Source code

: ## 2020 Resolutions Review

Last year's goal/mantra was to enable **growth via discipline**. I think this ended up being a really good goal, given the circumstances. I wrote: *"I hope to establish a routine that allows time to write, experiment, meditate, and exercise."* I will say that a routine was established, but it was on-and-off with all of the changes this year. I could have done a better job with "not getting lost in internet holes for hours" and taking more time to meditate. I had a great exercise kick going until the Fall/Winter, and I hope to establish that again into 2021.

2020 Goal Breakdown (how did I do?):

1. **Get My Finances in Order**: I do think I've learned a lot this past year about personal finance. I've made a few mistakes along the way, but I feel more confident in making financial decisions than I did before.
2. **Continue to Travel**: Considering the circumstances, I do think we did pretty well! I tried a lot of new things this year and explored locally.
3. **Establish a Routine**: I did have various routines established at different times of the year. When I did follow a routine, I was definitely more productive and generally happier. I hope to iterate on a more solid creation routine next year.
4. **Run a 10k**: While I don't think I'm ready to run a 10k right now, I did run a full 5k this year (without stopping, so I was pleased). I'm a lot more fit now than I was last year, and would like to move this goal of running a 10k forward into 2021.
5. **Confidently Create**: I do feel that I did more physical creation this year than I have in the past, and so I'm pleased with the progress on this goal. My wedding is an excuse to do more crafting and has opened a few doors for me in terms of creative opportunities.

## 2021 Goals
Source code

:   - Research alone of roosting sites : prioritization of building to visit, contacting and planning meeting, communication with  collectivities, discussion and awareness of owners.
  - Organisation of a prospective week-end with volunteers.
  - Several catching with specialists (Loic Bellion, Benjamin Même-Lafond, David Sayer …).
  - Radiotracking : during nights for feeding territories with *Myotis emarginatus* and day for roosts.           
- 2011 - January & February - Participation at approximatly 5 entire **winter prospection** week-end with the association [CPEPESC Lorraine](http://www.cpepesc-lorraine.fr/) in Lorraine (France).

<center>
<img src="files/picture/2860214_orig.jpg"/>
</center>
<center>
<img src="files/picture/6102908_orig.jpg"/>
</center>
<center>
════
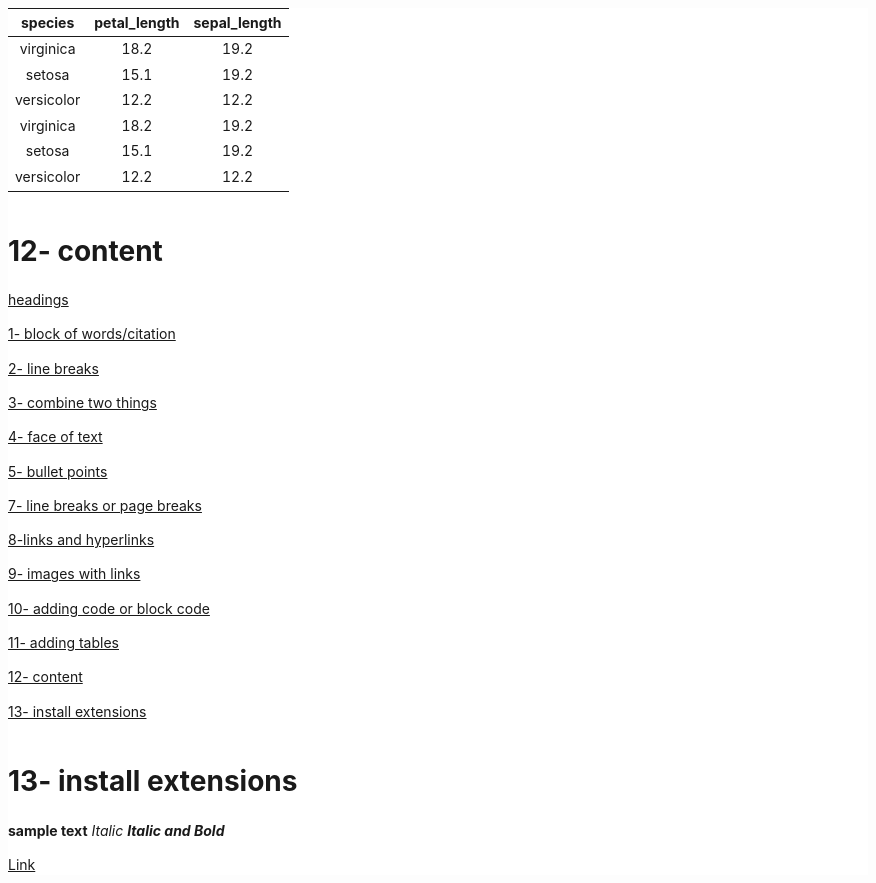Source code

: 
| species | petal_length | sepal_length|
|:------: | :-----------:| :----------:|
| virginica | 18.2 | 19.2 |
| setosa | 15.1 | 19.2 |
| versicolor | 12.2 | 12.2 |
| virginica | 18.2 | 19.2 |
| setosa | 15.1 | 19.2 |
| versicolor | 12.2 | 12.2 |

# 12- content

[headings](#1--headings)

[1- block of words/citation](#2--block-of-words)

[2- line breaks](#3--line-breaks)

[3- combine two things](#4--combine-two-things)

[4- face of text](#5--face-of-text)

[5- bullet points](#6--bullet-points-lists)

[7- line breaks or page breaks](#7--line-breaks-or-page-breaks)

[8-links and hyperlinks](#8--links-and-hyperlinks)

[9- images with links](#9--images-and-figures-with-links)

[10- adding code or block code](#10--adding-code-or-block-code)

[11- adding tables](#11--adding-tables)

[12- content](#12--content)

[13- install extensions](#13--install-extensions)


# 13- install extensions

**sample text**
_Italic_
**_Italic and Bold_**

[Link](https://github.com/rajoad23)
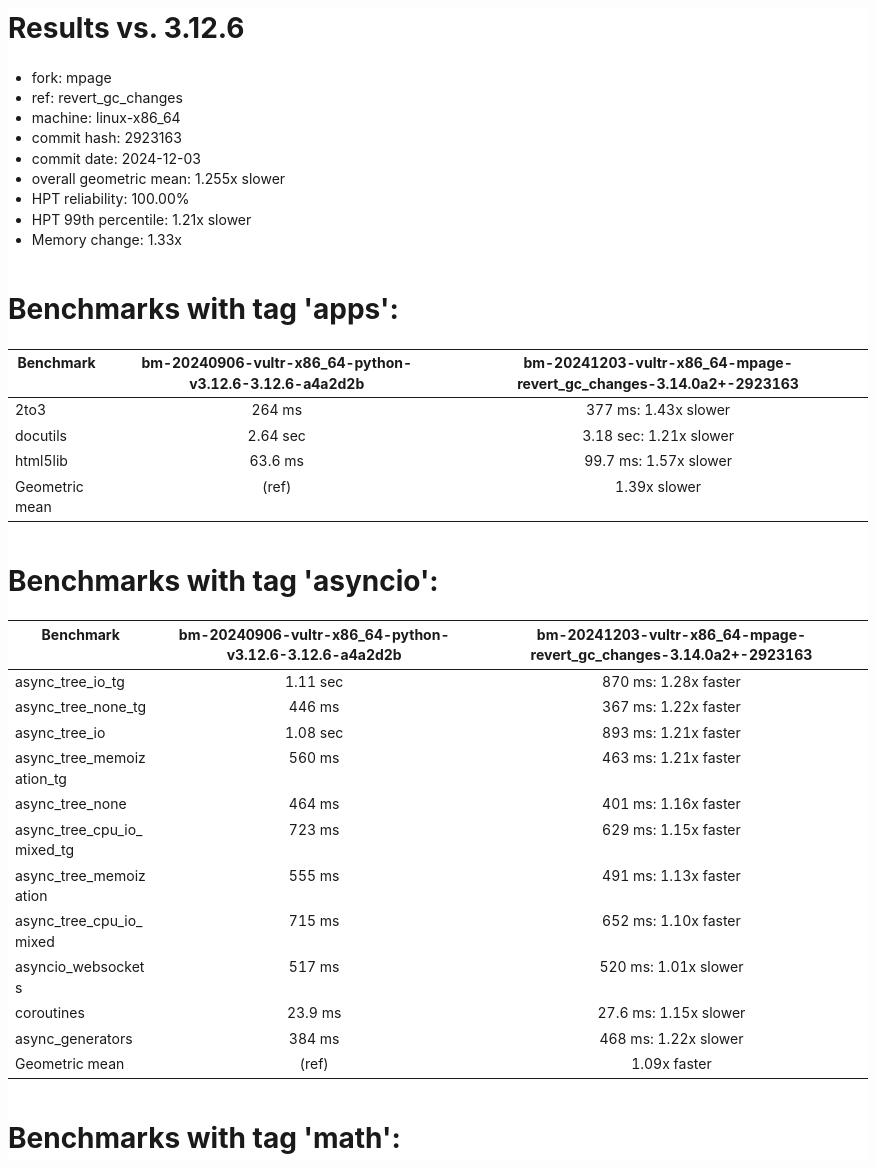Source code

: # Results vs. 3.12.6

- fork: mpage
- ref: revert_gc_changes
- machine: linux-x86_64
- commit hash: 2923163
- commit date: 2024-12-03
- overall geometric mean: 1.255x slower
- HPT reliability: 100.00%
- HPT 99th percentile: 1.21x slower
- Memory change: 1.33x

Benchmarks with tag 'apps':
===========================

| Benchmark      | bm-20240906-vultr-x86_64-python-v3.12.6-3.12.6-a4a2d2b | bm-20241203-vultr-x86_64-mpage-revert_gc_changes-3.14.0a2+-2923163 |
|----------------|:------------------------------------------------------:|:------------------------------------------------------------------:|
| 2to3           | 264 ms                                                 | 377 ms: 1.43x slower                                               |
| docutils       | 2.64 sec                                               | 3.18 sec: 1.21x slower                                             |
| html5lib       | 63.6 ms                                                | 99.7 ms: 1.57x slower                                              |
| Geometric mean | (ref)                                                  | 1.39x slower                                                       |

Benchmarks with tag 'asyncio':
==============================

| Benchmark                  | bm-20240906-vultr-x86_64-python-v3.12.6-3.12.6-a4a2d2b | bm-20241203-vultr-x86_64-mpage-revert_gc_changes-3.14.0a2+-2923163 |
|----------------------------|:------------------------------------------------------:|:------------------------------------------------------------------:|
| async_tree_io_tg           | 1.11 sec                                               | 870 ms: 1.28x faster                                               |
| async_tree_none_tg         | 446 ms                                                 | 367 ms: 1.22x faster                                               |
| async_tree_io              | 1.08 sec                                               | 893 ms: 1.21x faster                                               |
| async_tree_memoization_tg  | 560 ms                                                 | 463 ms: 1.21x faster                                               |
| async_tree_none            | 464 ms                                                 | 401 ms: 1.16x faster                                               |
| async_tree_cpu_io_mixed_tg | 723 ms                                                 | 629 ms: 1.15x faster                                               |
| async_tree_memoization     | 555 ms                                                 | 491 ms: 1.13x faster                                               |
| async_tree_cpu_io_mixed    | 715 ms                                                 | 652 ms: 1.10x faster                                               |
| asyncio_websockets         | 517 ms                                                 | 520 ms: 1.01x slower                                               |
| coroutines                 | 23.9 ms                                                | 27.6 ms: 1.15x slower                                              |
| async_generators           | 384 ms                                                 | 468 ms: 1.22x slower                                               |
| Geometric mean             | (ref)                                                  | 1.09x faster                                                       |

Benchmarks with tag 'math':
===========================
════
Work required =
What are the lines of the entries between the line holding "[1- block of" and the line holding "[9- images with", inclusive? Reproduce them exactly.

Answer space =
[1- block of words/citation](#2--block-of-words)

[2- line breaks](#3--line-breaks)

[3- combine two things](#4--combine-two-things)

[4- face of text](#5--face-of-text)

[5- bullet points](#6--bullet-points-lists)

[7- line breaks or page breaks](#7--line-breaks-or-page-breaks)

[8-links and hyperlinks](#8--links-and-hyperlinks)

[9- images with links](#9--images-and-figures-with-links)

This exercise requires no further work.